Exercise instructions: Reproduce the lines below word for word, beginning with the very first line and stopping after the line that contains "decision making instead", including that line.

Listed records:
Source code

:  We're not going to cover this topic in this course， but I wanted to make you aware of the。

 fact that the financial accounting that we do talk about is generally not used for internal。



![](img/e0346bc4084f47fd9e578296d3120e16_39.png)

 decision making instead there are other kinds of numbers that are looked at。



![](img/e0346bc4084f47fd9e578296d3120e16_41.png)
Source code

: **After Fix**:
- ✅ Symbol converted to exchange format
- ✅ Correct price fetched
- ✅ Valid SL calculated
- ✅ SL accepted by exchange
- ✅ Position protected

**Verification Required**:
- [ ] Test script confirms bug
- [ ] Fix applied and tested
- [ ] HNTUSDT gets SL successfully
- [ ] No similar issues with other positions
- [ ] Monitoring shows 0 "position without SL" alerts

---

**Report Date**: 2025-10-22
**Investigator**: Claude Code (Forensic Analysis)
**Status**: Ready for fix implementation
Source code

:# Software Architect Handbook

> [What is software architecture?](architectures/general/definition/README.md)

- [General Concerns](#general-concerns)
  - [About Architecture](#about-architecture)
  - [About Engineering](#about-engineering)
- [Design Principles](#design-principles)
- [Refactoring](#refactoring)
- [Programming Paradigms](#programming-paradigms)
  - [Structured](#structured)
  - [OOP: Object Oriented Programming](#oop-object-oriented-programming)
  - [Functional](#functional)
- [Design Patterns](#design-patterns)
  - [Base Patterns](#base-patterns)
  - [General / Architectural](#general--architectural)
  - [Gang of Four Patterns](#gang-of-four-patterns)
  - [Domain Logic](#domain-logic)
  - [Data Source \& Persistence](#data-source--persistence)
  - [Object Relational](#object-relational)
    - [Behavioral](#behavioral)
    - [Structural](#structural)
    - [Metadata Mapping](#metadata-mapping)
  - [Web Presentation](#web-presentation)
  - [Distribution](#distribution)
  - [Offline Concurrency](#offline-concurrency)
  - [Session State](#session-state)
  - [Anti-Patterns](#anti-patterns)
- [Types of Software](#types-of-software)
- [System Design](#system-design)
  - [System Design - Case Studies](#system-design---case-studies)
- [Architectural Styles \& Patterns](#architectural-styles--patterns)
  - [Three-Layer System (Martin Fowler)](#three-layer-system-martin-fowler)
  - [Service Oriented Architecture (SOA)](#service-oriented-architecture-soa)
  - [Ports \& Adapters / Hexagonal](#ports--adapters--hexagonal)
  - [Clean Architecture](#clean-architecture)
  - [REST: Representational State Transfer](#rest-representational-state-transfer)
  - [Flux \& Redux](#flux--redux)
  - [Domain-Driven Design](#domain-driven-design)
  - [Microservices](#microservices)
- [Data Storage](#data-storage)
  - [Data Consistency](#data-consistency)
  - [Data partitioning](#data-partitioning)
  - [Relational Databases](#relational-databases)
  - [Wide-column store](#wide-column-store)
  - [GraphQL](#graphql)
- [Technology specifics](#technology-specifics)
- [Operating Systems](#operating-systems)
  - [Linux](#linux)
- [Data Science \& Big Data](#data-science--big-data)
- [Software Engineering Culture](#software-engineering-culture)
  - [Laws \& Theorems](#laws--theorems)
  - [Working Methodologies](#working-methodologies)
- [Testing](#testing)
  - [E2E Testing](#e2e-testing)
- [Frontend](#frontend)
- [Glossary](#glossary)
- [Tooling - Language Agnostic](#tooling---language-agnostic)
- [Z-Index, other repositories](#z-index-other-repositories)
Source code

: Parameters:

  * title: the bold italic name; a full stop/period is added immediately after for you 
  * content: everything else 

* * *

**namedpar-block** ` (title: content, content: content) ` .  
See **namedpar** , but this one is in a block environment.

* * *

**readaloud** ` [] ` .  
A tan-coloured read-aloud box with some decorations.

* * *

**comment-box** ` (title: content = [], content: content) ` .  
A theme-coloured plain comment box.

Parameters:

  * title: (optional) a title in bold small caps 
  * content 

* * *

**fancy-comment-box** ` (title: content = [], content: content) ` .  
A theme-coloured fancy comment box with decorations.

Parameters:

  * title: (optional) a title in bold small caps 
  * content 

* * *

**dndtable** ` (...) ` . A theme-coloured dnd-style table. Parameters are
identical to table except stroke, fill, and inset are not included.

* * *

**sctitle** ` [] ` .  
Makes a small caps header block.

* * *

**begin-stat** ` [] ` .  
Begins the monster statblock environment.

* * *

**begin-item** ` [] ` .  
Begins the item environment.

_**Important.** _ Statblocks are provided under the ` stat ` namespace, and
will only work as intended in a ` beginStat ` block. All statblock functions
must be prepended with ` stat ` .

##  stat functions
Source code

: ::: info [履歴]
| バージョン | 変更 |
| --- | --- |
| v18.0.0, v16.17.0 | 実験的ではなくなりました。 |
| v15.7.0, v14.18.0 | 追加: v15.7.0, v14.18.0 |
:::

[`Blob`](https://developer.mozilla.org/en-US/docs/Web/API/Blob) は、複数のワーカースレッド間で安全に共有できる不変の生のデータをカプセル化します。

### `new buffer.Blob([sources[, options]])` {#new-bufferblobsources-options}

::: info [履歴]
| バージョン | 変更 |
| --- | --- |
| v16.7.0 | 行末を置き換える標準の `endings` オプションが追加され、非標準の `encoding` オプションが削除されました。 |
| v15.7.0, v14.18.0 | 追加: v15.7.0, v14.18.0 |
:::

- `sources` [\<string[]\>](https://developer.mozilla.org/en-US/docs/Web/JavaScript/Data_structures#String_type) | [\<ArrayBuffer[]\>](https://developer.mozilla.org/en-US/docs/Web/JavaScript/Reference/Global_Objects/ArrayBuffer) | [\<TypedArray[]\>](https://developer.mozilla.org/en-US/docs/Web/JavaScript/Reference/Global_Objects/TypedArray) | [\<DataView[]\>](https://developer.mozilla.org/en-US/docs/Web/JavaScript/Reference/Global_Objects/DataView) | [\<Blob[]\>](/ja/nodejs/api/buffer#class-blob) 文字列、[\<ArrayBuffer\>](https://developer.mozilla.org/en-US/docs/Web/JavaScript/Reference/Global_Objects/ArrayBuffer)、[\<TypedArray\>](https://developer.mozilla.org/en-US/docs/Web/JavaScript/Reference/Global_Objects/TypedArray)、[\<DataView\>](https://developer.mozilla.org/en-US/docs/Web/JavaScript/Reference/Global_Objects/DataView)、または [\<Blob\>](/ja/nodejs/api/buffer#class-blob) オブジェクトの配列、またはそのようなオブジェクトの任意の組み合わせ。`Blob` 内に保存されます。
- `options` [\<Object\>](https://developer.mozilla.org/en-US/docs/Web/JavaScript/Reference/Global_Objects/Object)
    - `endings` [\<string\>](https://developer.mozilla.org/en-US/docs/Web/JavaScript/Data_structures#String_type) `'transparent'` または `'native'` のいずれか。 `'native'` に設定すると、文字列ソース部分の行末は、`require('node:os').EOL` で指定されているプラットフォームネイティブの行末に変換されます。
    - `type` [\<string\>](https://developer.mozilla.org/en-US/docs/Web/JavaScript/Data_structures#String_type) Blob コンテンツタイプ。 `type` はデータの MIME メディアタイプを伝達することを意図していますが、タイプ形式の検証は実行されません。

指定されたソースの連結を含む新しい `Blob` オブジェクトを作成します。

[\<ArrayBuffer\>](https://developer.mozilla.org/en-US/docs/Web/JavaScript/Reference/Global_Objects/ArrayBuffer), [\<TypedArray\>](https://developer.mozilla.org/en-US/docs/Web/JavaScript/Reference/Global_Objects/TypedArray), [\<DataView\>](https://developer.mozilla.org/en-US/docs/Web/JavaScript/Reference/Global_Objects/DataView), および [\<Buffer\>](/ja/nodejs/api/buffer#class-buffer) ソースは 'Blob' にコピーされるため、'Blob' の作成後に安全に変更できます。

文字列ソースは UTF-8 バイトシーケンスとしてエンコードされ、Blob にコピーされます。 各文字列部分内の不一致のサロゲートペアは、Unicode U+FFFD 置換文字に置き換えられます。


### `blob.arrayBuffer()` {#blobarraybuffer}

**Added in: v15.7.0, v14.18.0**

Response to this task:
Source code

:  We're not going to cover this topic in this course， but I wanted to make you aware of the。

 fact that the financial accounting that we do talk about is generally not used for internal。



![](img/e0346bc4084f47fd9e578296d3120e16_39.png)

 decision making instead there are other kinds of numbers that are looked at。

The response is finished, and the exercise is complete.